Just like how eventually every electrician gets shocked or a snake tamer gets bit, any real man will eventually go in trial for having sex with an underaged girl. It just happens, it’s not fun, but what’re you gonna do? That wasn’t a rhetorical question, what are you going to do? Are you going to sit there in a dumb tie and let everyone talk mad shit about you, or are you going to have some fun with it? We suggest the latter, and here’s how:
When your best bro’s testifying against you, try messing with him while he’s on the stand by making some fart noises. While he’s cracking up up there,
maybe he’ll remember how good of bros you two were and he’ll stop telling everyone what you did to that poor girl.

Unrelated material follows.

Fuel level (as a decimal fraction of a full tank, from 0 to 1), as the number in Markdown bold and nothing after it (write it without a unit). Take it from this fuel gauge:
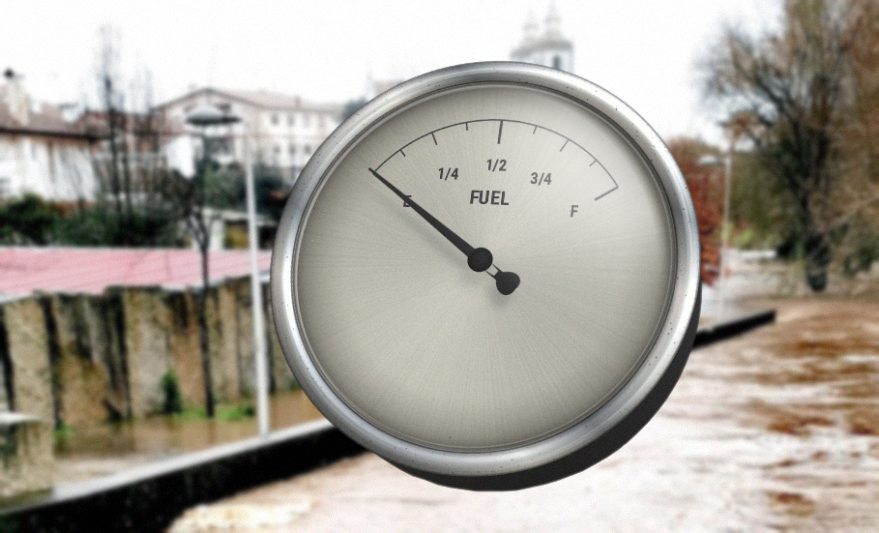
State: **0**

When your gal gets to testify against you, try not to be nervous, and use an old public speaker’s trick to help calm your nerves – just picture her in her underaged underwear.
When the jury starts thinking about what a monster you are, give them a reason to root for you by endearing yourself to them – can you burp out “99 Bottles of Beer On the Wall”?

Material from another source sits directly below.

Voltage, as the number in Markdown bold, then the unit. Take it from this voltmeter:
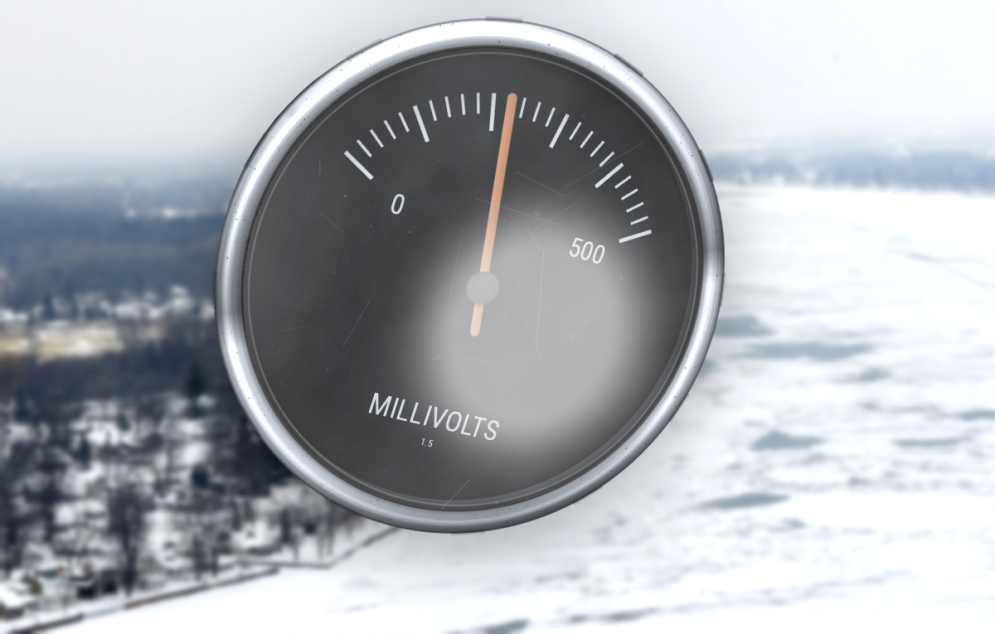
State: **220** mV
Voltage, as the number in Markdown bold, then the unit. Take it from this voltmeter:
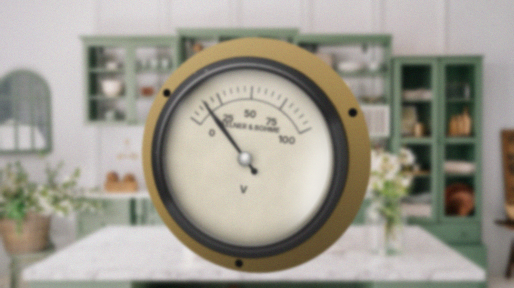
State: **15** V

No matter how tempting it may be, never have sex with another underaged girl in the courtroom while the jury’s still in there.
Cough “bullshit” a bunch of times really loud whenever anyone’s testifying against you and wait until the bailiff comes over to subdue you. Then, offer to trade him Arian Foster for Beanie Wells if he goes easy on the beating (note: be sure he’s in your Fantasy League first before doing any of this shit)

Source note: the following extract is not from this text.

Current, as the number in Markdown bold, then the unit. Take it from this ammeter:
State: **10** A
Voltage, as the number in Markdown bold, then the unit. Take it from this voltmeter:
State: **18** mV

If the prosecuting attorney is some hot lady lawyer chick, this could work in your favor. Act like you’re not interested at all in her (she should believe this because you’ve already proved that you only like to sleep with young girls), and get her super insecure about her aging looks. When she breaks down and begs you to sleep with her, go ahead and sleep with her teenage daughter.
If the gal was one of your students, definitely flunk her for the remainder of the semester.
When your lawyer’s not looking, steal one of his yellow legal notebooks and draw a bunch of penises all over his notes. That’s what he gets for being such a dick about not letting you sleep with any more underaged girls until the trial’s over.